■ Assignment
Convert the listing below into a Markdown table with the columns "Row" and "Line," giving each non-blank line its own numbered row. Leave out the pictures and the blank lines.

(Data visualization images)
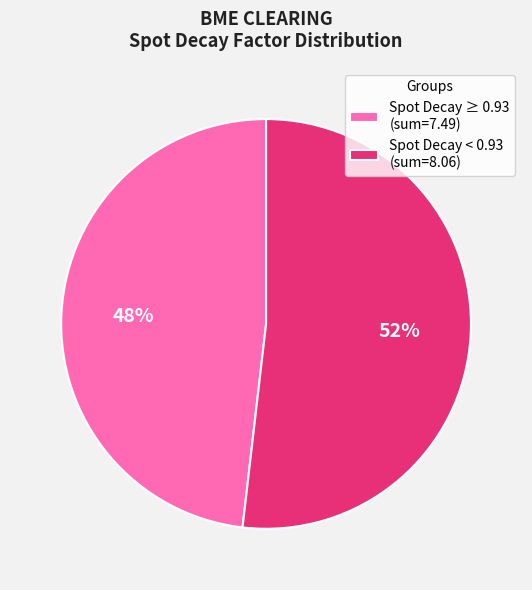

Which has a higher value, Spot Decay < 0.93 (sum=8.06) or Spot Decay ≥ 0.93 (sum=7.49)?

Spot Decay < 0.93 (sum=8.06)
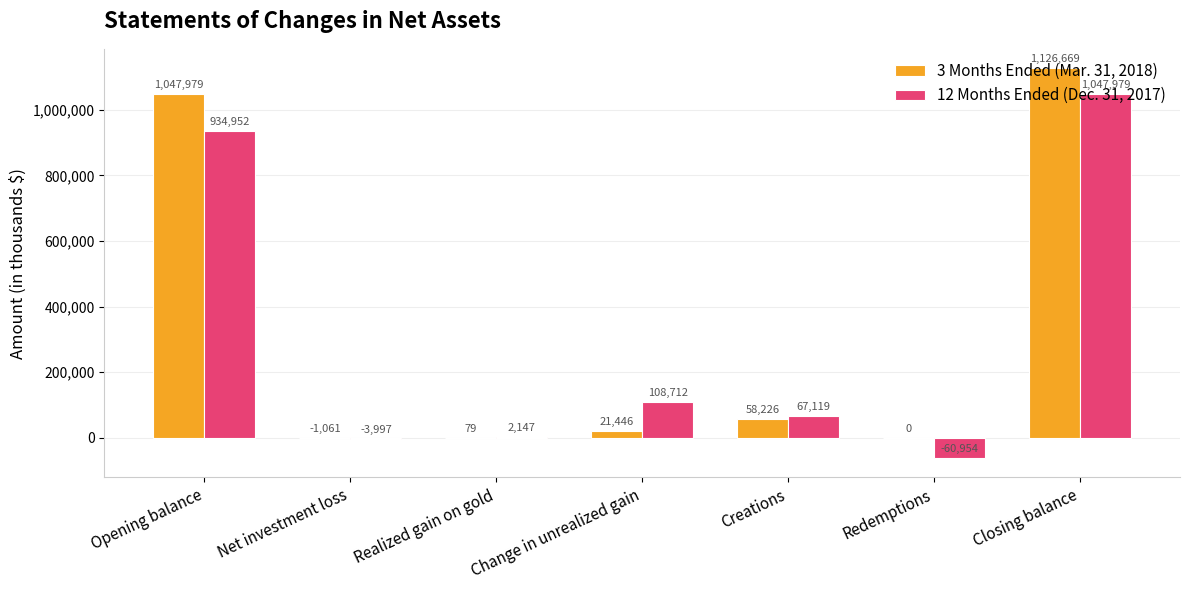

The 3 Months Ended (Mar. 31, 2018) series shows -1061 at Net investment loss. True or false?

True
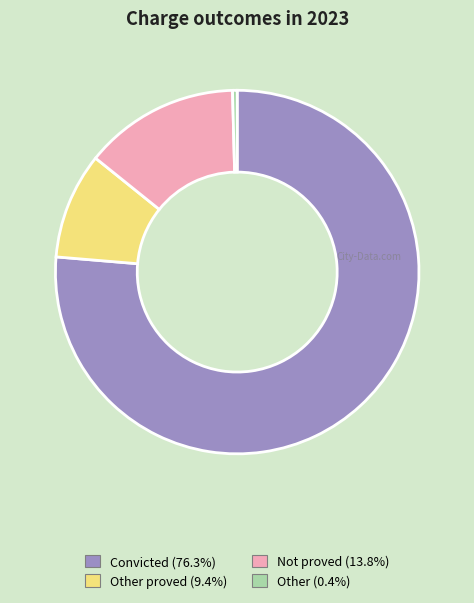

Is there a majority slice in this chart?

Yes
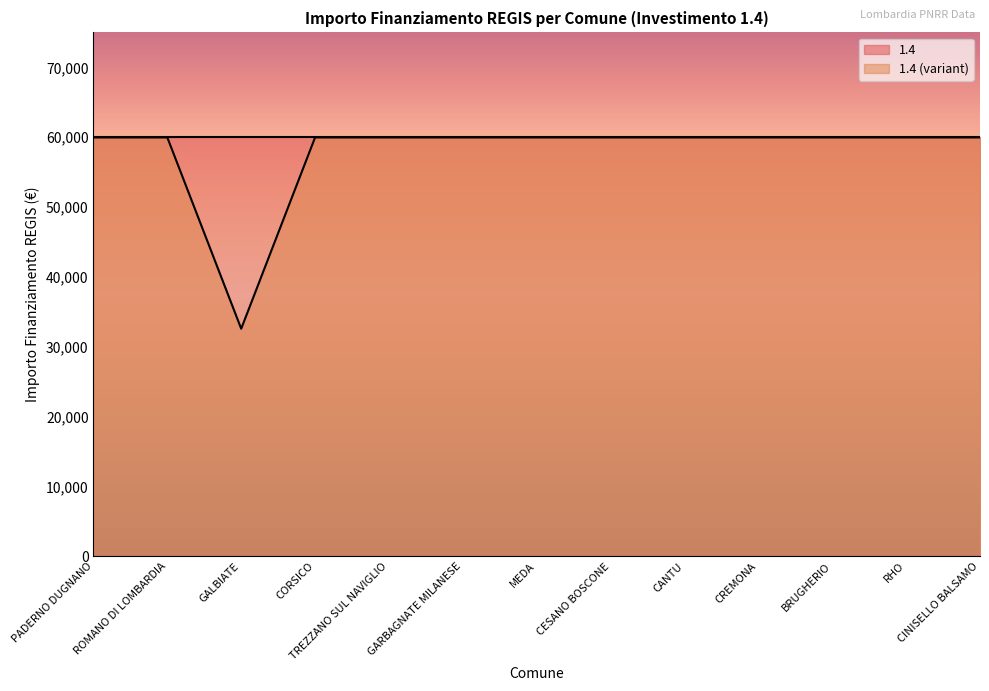

True or false: there are more than 2 points higher than both neighbors.

False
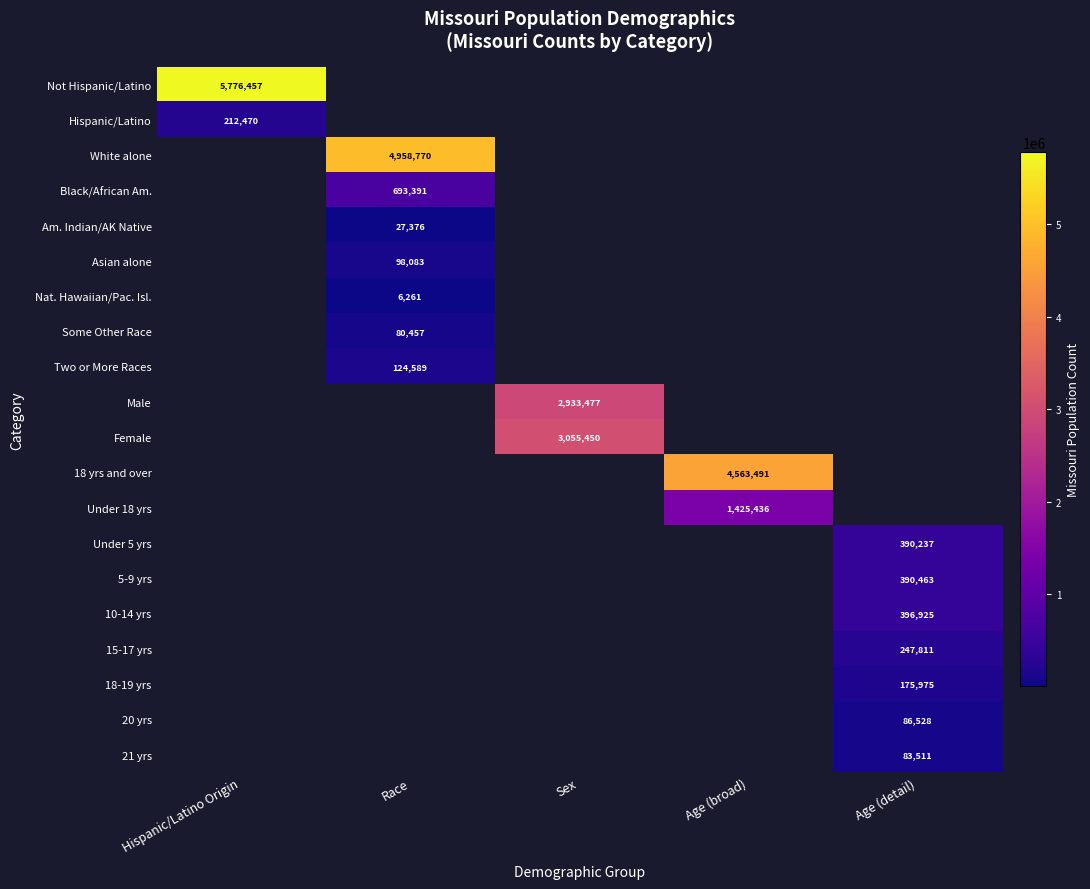

The value of 15-17 yrs at Age (detail) is 247811. True or false?

True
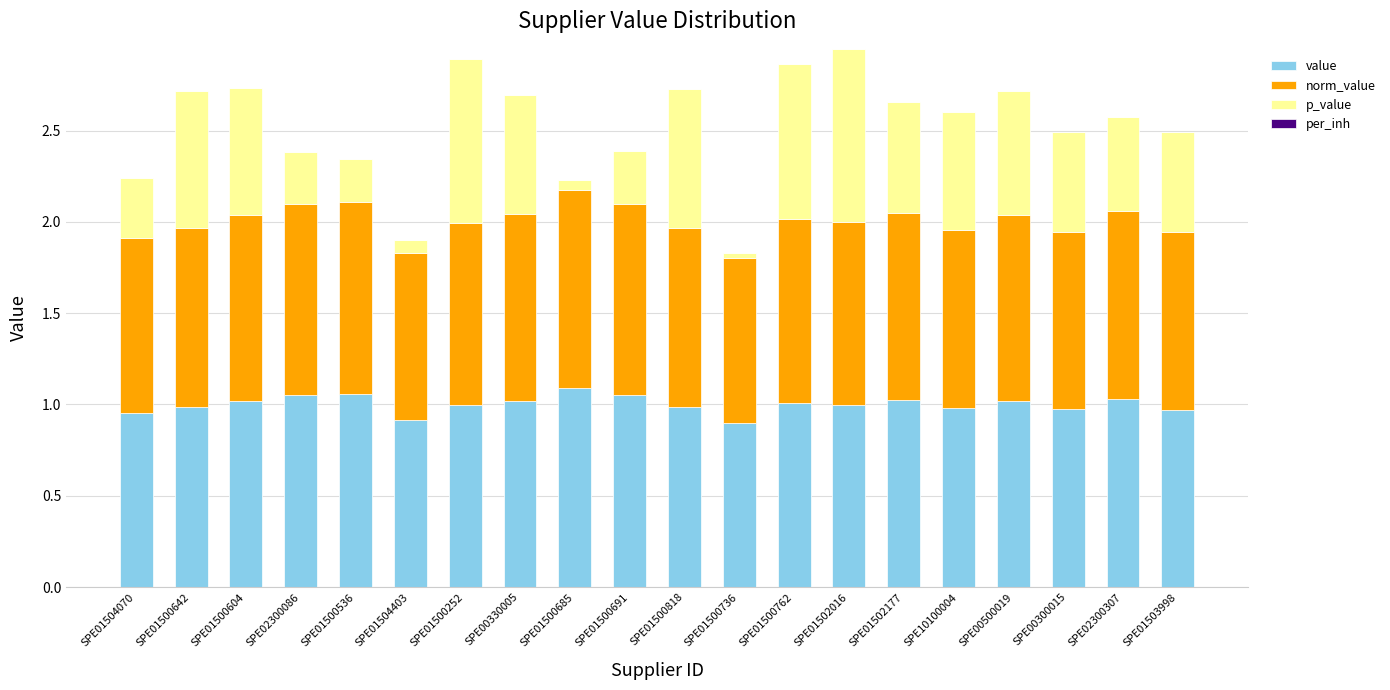

What is the total value across all series at SPE10100004?

2.6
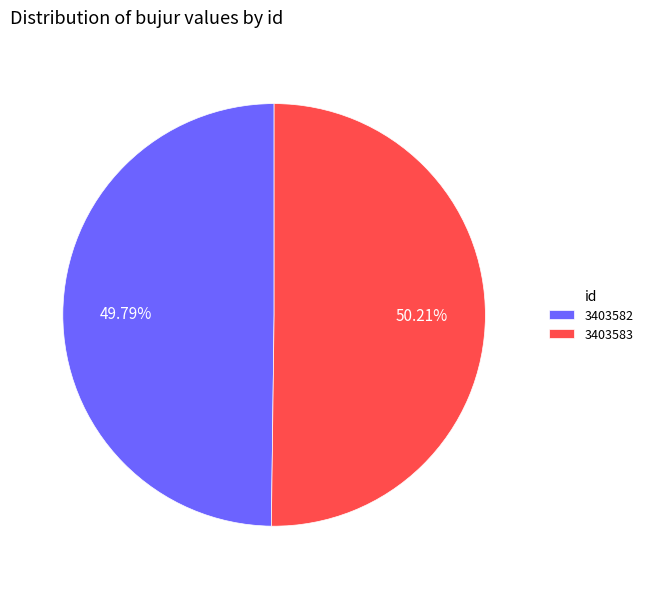

Count the number of slices in the pie.

2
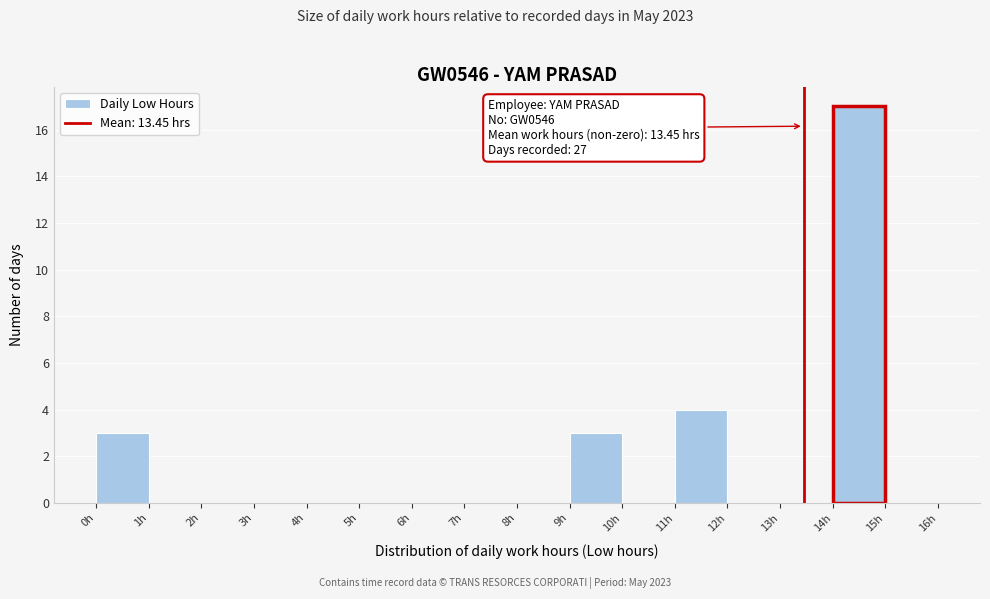

Which range on the x-axis has the tallest bar?

14 to 15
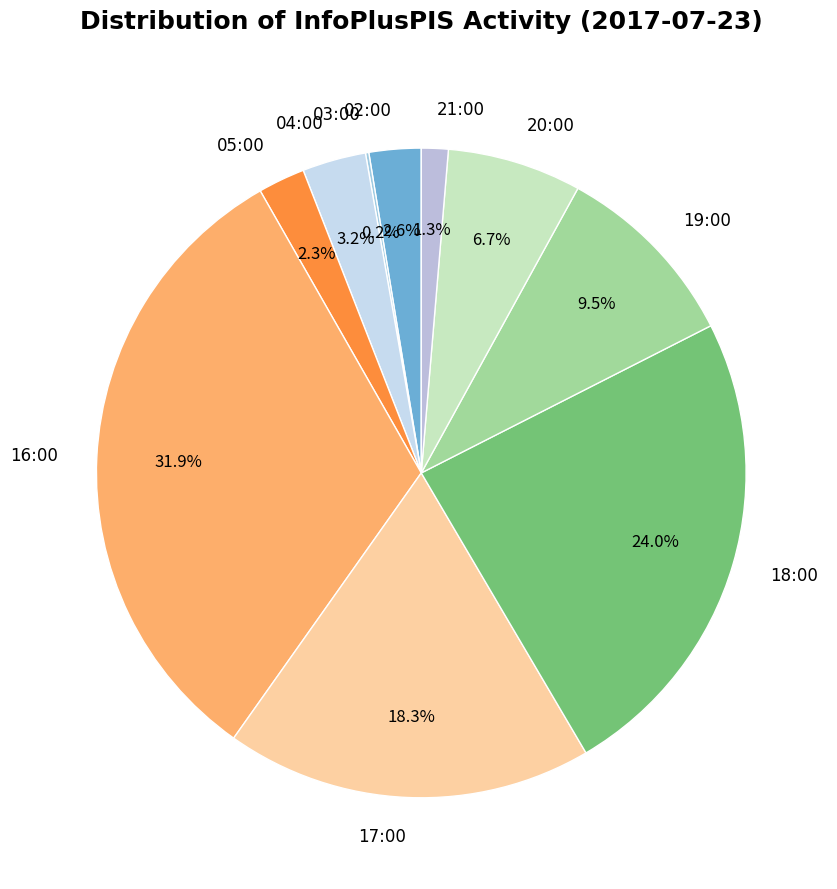

Is there any slice that represents more than half of the pie?

No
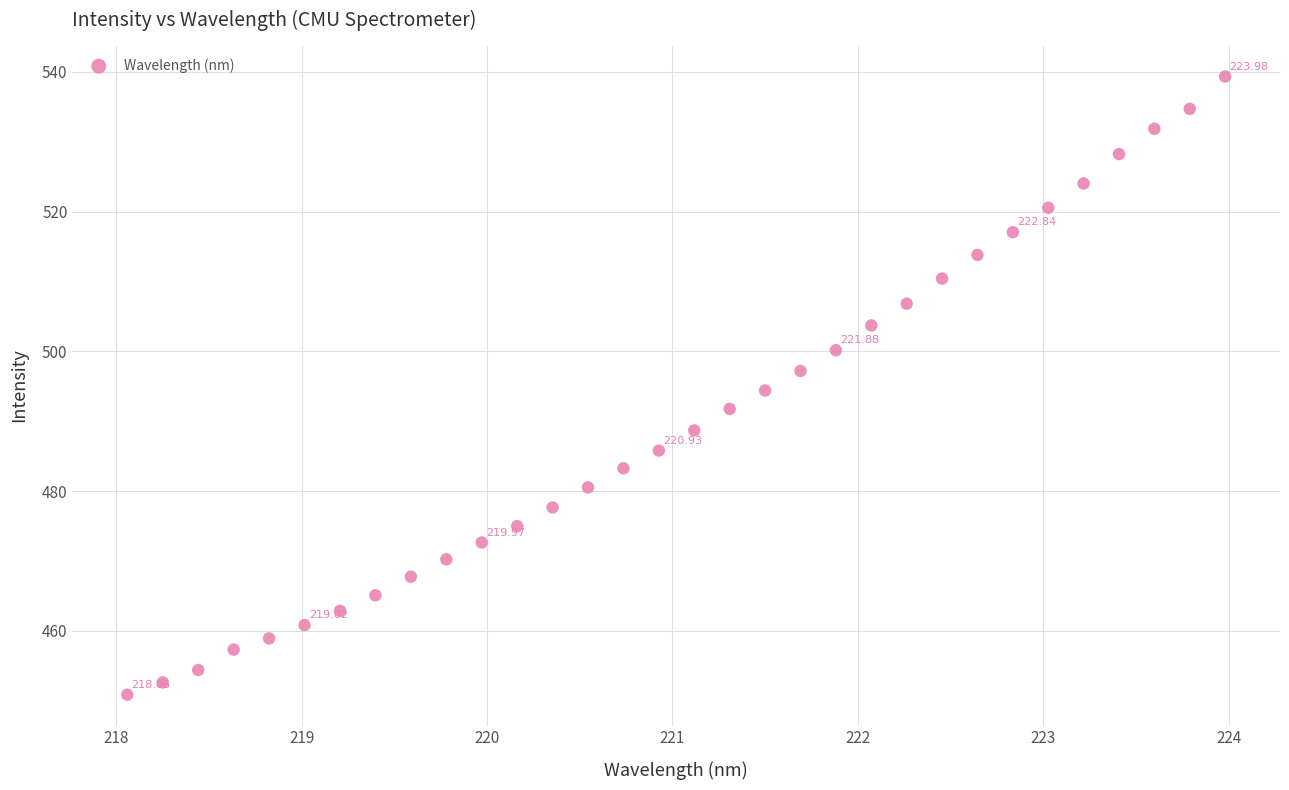

What is the range of Y values (max minus min)?

88.5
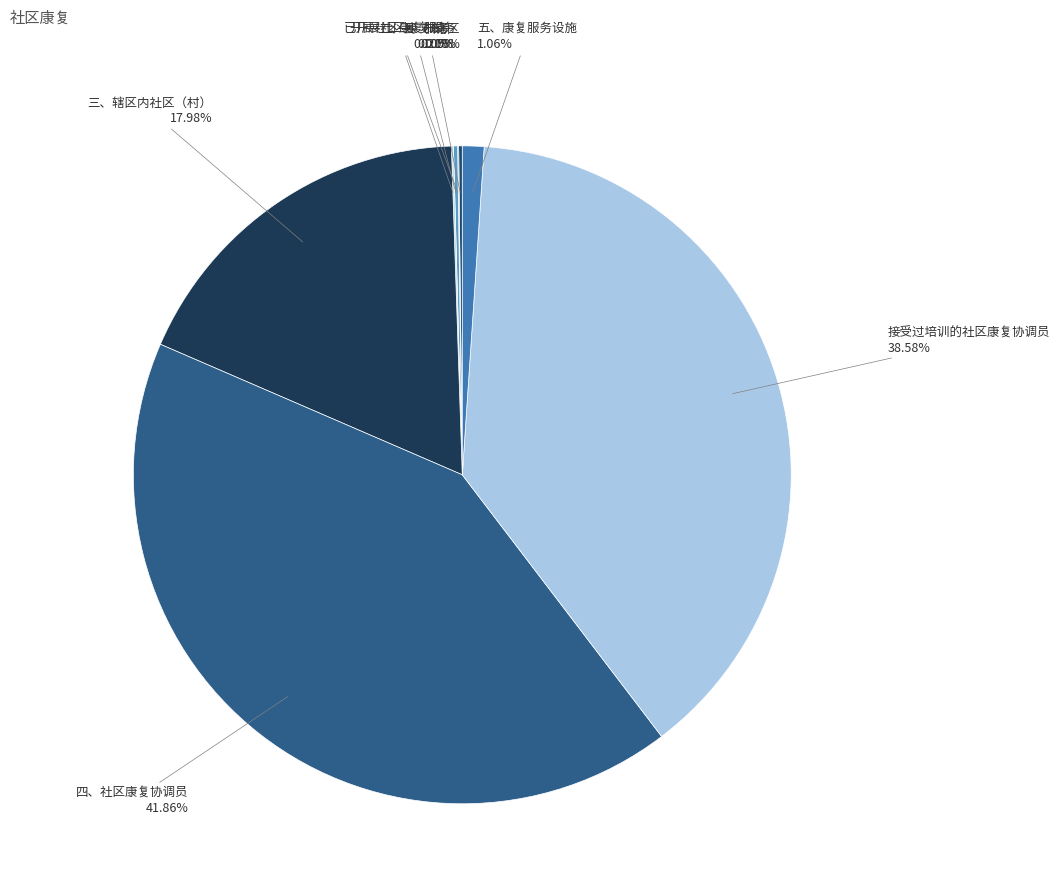

To the nearest percent, what is the difference between the 五、康复服务设施 and 三、辖区内社区（村） slice percentages?

17%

■ Task response
| Row | Line |
|---|---|
| 1 | Which has a higher value, Spot Decay < 0.93 (sum=8.06) or Spot Decay ≥ 0.93 (sum=7.49)? |
| 2 | Spot Decay < 0.93 (sum=8.06) |
| 3 | The 3 Months Ended (Mar. 31, 2018) series shows -1061 at Net investment loss. True or false? |
| 4 | True |
| 5 | Is there a majority slice in this chart? |
| 6 | Yes |
| 7 | True or false: there are more than 2 points higher than both neighbors. |
| 8 | False |
| 9 | The value of 15-17 yrs at Age (detail) is 247811. True or false? |
| 10 | True |
| 11 | What is the total value across all series at SPE10100004? |
| 12 | 2.6 |
| 13 | Count the number of slices in the pie. |
| 14 | 2 |
| 15 | Which range on the x-axis has the tallest bar? |
| 16 | 14 to 15 |
| 17 | Is there any slice that represents more than half of the pie? |
| 18 | No |
| 19 | What is the range of Y values (max minus min)? |
| 20 | 88.5 |
| 21 | To the nearest percent, what is the difference between the 五、康复服务设施 and 三、辖区内社区（村） slice percentages? |
| 22 | 17% |